**CONSIGNE A:** Présentez sous forme de liste numérotée toutes les lignes des données de géométrie multivue, sans les lignes vides et sans les images.

**TEXTE FOURNI:**
********************
Dans le discours que j’ai prononcé le 1 e r mars dernier, à l’arrivée de la Mission de visite, j’ai clairement défini l’espoir qu’a nourri la Belgique à cet égard depuis sa présence en ce pays : par l’éducation du peuple et l’élévation progressive du niveau de son bien-être économique et matériel, elle a visé à rendre ce peuple plus apte à s’occuper lui-même de ses affaires publiques et de la défense de ses intérêts, tandis qu’elle cherchait à décider les élites traditionnelles à abandonner progressivement une partie de leurs privilèges et de leur emprise sur le peuple, en comprenant que partout dans le monde tel est le cours normal de l’histoire contemporaine.

Au Ruanda, malheureusement, cette forme d’évolution, longtemps entrevue, connaît un cruel temps d’arrêt, par suite d’un violent durcissement des positions que les Nations Unies et la Belgique s’efforcent et continueront à s’efforcer d’atténuer par un maximum d’appels à la raison et à la réconciliation nationale.

De nouvelles possibilités de colloques sont actuellement recherchées, mais malheureusement dans des conditions rendues plus défavorables encore, ces jours derniers, par des menaces de violences — auxquelles, la visite de son Ministre de la Défense Nationale en est un indice, la Belgique entend répondre avec fermeté — et par l’attitude du Mwami Kigeri qui fut à l’origine d’une déplorable rupture qui l’oppose en ce moment publiquement à trois importants partis ruandais groupés pour la circonstance en un significatif front commun.
********************
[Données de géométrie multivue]
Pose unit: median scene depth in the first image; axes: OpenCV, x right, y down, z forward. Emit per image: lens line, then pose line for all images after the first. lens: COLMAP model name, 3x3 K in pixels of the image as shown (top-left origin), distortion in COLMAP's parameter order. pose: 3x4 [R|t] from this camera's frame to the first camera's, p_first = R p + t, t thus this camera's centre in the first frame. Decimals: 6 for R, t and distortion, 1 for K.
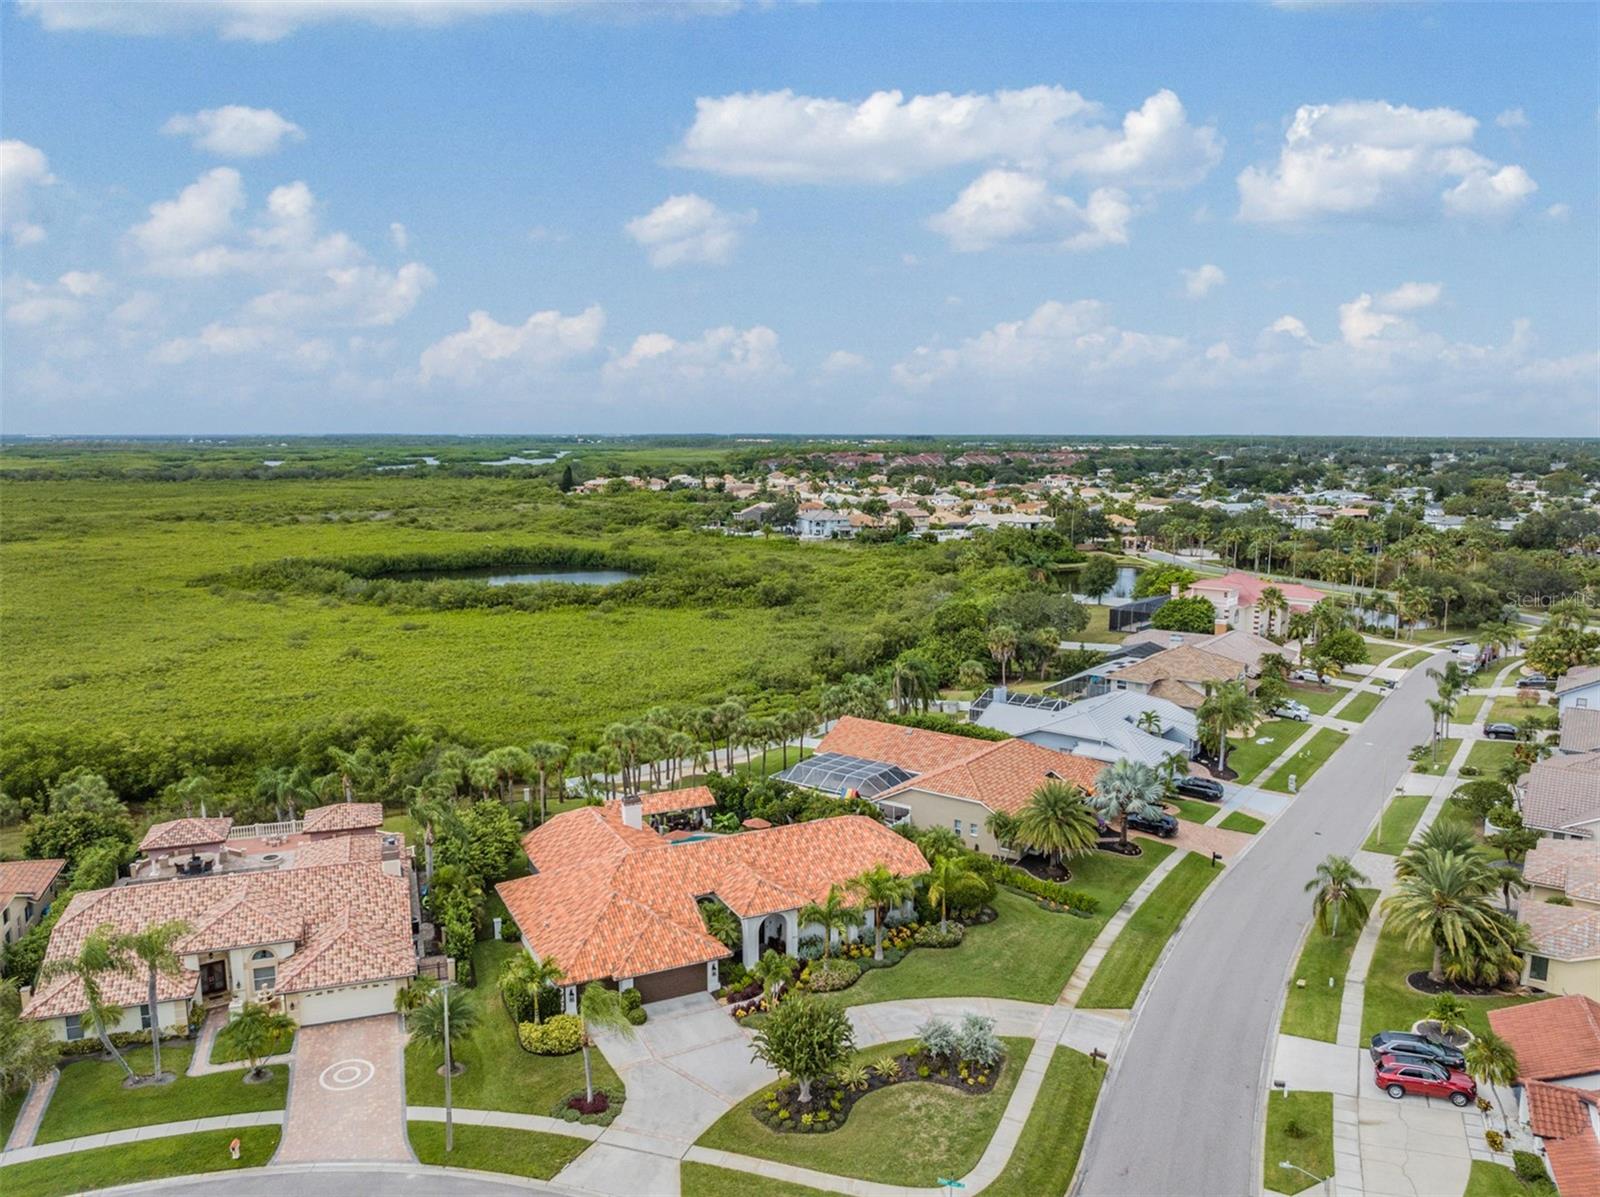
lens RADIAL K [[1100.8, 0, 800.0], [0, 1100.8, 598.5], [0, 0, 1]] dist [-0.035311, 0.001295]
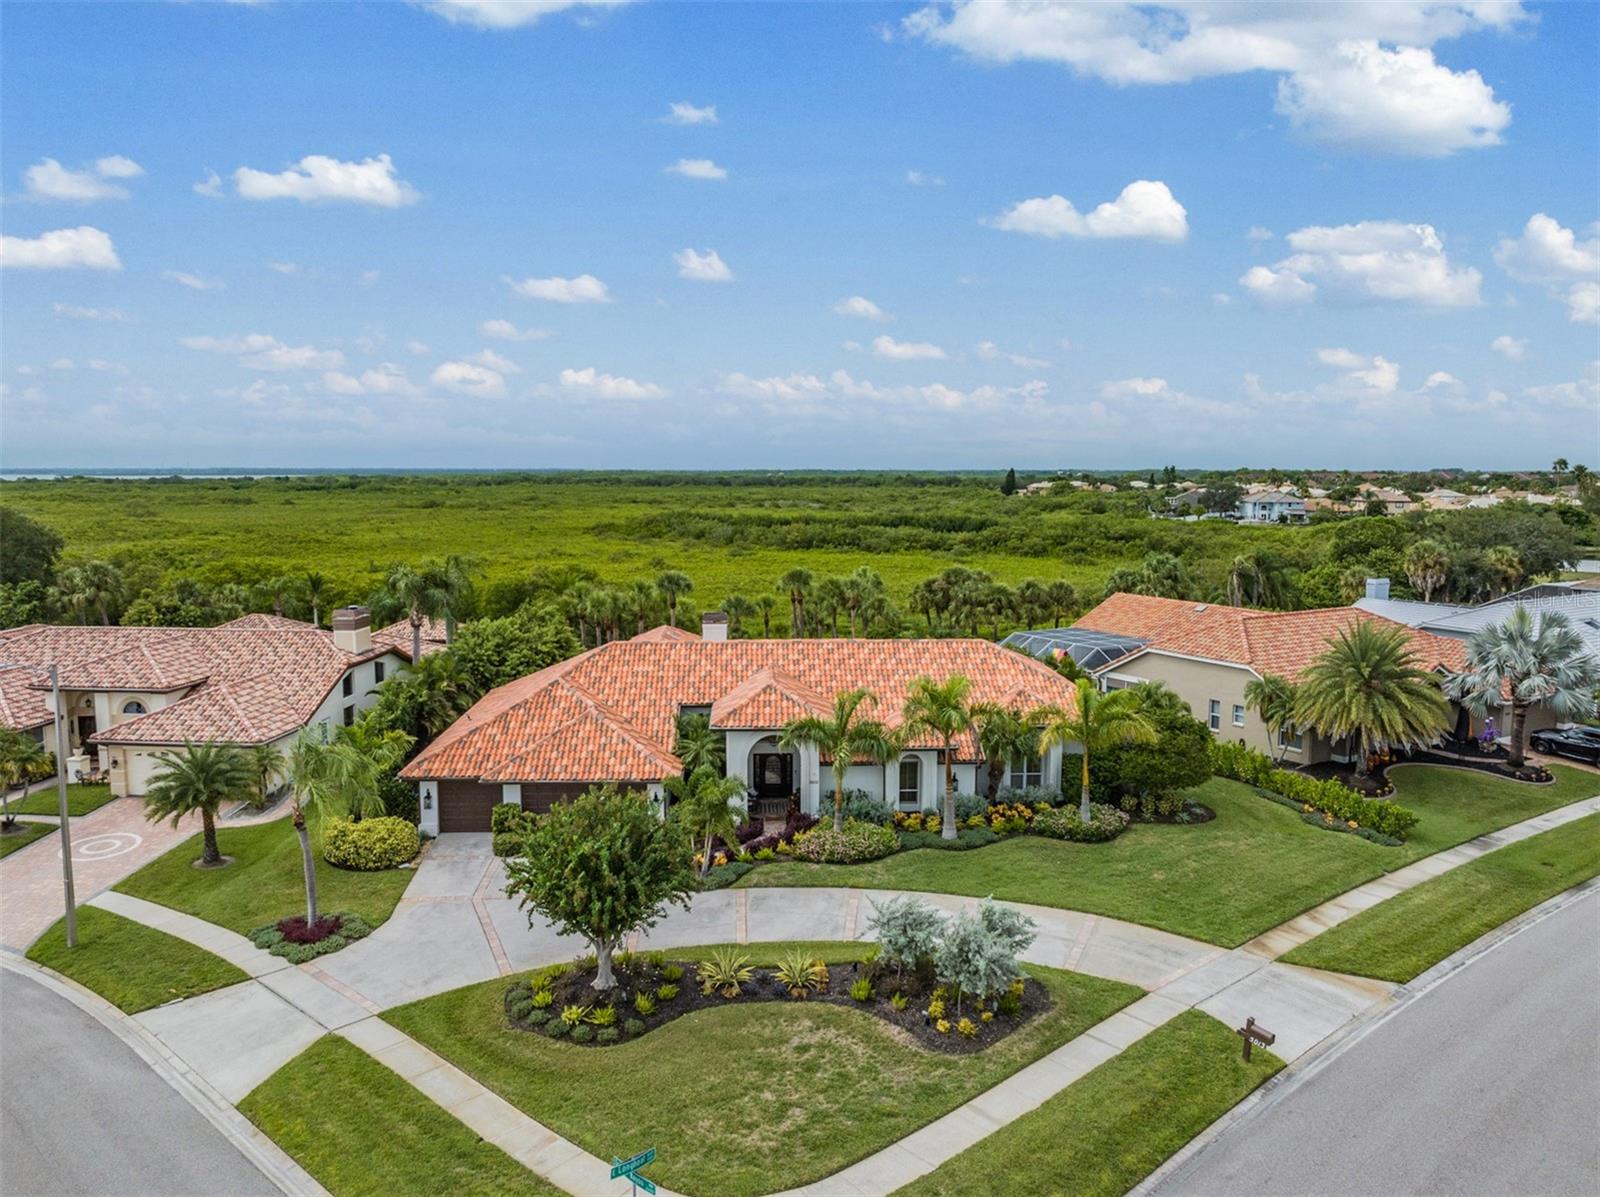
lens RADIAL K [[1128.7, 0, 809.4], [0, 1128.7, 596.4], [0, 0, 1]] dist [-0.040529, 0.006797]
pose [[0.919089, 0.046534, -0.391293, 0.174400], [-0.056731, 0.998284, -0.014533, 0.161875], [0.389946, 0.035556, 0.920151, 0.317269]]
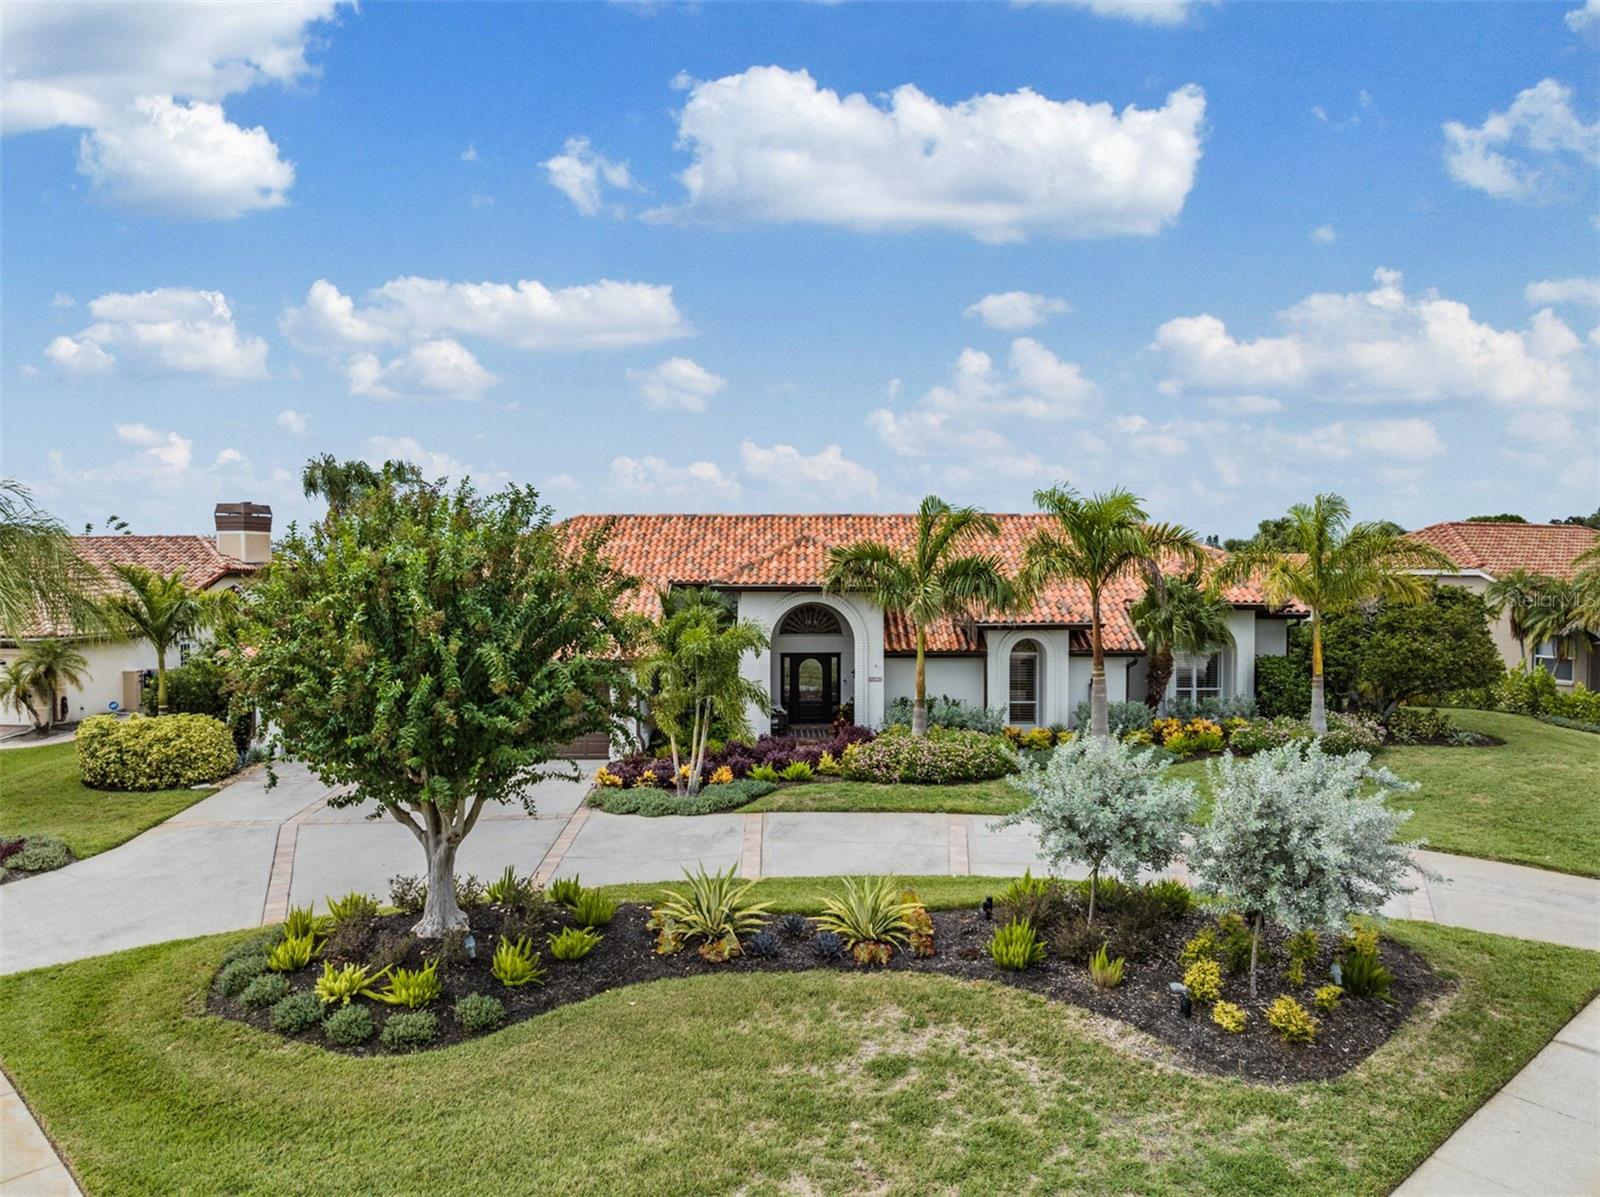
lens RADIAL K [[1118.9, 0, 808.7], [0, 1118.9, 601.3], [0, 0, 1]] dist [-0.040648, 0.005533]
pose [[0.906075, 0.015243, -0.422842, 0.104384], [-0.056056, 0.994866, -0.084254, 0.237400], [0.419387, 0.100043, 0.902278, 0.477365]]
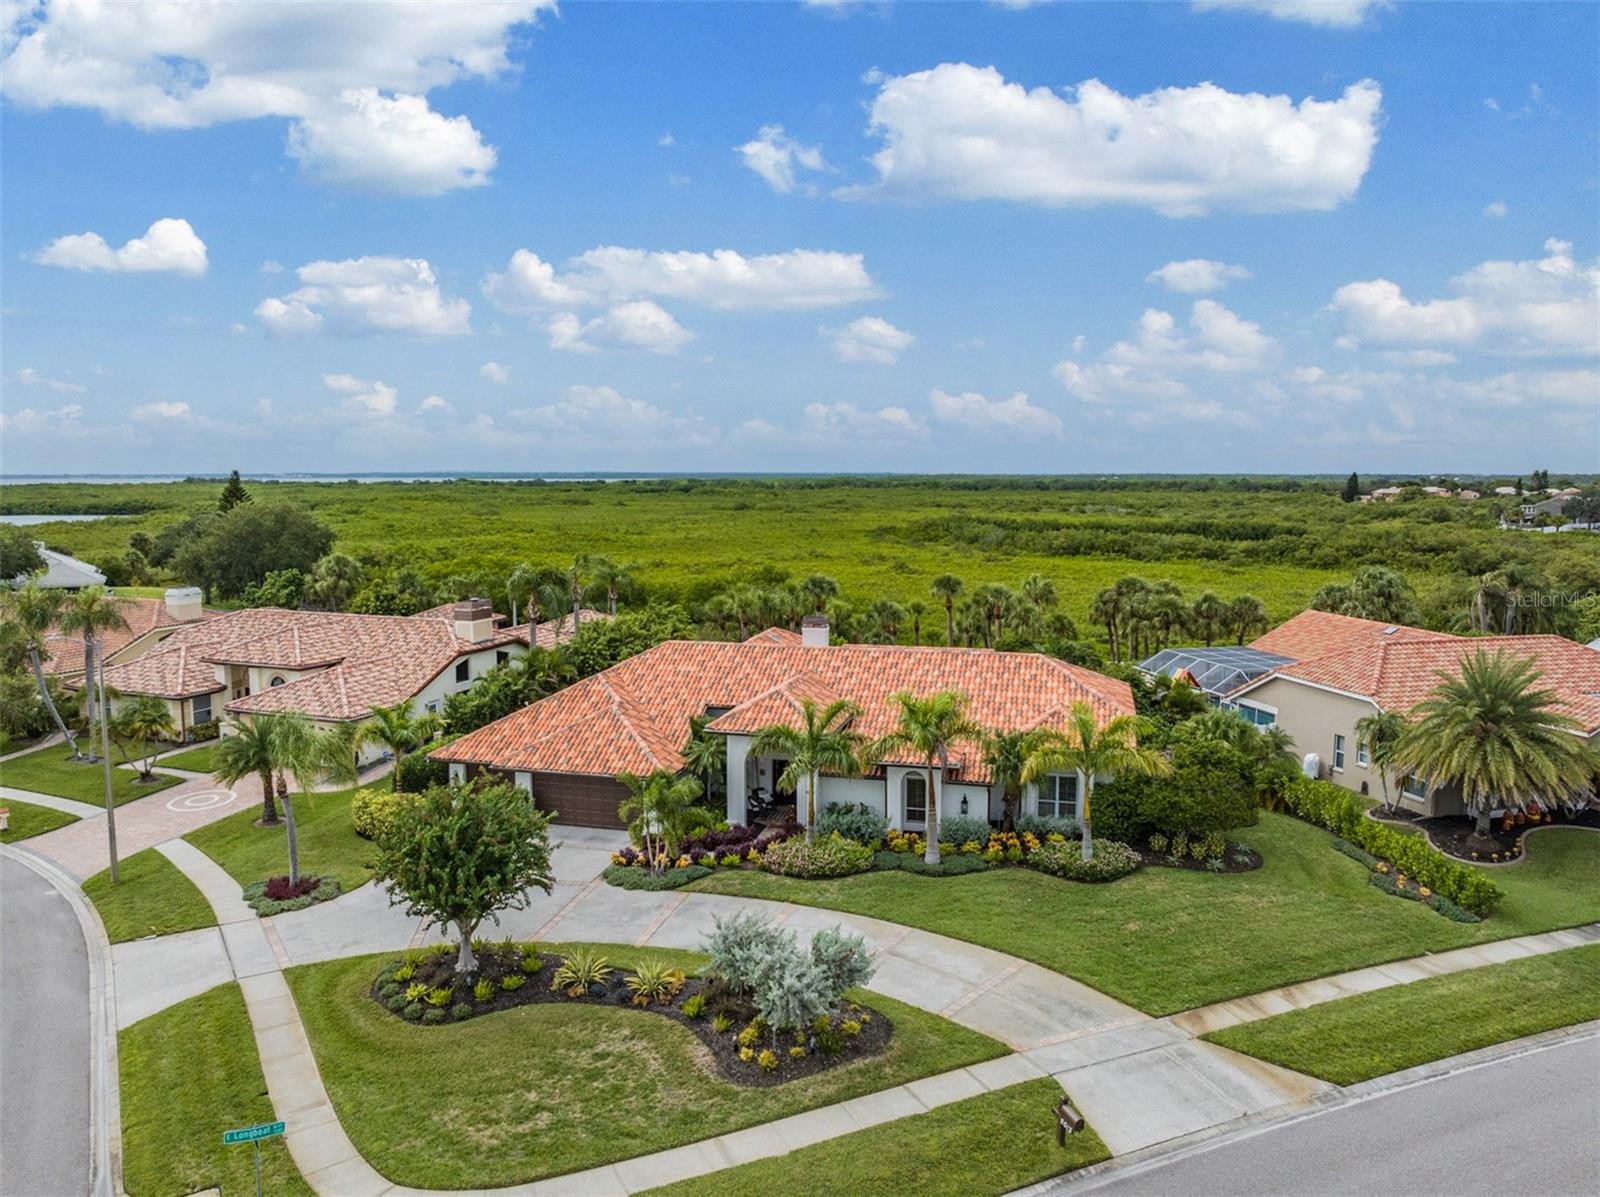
********************
**CONSIGNE B:** Restituez le texte sur le Ruanda dans son intégralité, sans y changer quoi que ce soit.

**RÉPONSE A:**
1. Pose unit: median scene depth in the first image; axes: OpenCV, x right, y down, z forward. Emit per image: lens line, then pose line for all images after the first. lens: COLMAP model name, 3x3 K in pixels of the image as shown (top-left origin), distortion in COLMAP's parameter order. pose: 3x4 [R|t] from this camera's frame to the first camera's, p_first = R p + t, t thus this camera's centre in the first frame. Decimals: 6 for R, t and distortion, 1 for K.
2. lens RADIAL K [[1100.8, 0, 800.0], [0, 1100.8, 598.5], [0, 0, 1]] dist [-0.035311, 0.001295]
3. lens RADIAL K [[1128.7, 0, 809.4], [0, 1128.7, 596.4], [0, 0, 1]] dist [-0.040529, 0.006797]
4. pose [[0.919089, 0.046534, -0.391293, 0.174400], [-0.056731, 0.998284, -0.014533, 0.161875], [0.389946, 0.035556, 0.920151, 0.317269]]
5. lens RADIAL K [[1118.9, 0, 808.7], [0, 1118.9, 601.3], [0, 0, 1]] dist [-0.040648, 0.005533]
6. pose [[0.906075, 0.015243, -0.422842, 0.104384], [-0.056056, 0.994866, -0.084254, 0.237400], [0.419387, 0.100043, 0.902278, 0.477365]]

**RÉPONSE B:**
Dans le discours que j’ai prononcé le 1 e r mars dernier, à l’arrivée de la Mission de visite, j’ai clairement défini l’espoir qu’a nourri la Belgique à cet égard depuis sa présence en ce pays : par l’éducation du peuple et l’élévation progressive du niveau de son bien-être économique et matériel, elle a visé à rendre ce peuple plus apte à s’occuper lui-même de ses affaires publiques et de la défense de ses intérêts, tandis qu’elle cherchait à décider les élites traditionnelles à abandonner progressivement une partie de leurs privilèges et de leur emprise sur le peuple, en comprenant que partout dans le monde tel est le cours normal de l’histoire contemporaine.

Au Ruanda, malheureusement, cette forme d’évolution, longtemps entrevue, connaît un cruel temps d’arrêt, par suite d’un violent durcissement des positions que les Nations Unies et la Belgique s’efforcent et continueront à s’efforcer d’atténuer par un maximum d’appels à la raison et à la réconciliation nationale.

De nouvelles possibilités de colloques sont actuellement recherchées, mais malheureusement dans des conditions rendues plus défavorables encore, ces jours derniers, par des menaces de violences — auxquelles, la visite de son Ministre de la Défense Nationale en est un indice, la Belgique entend répondre avec fermeté — et par l’attitude du Mwami Kigeri qui fut à l’origine d’une déplorable rupture qui l’oppose en ce moment publiquement à trois importants partis ruandais groupés pour la circonstance en un significatif front commun.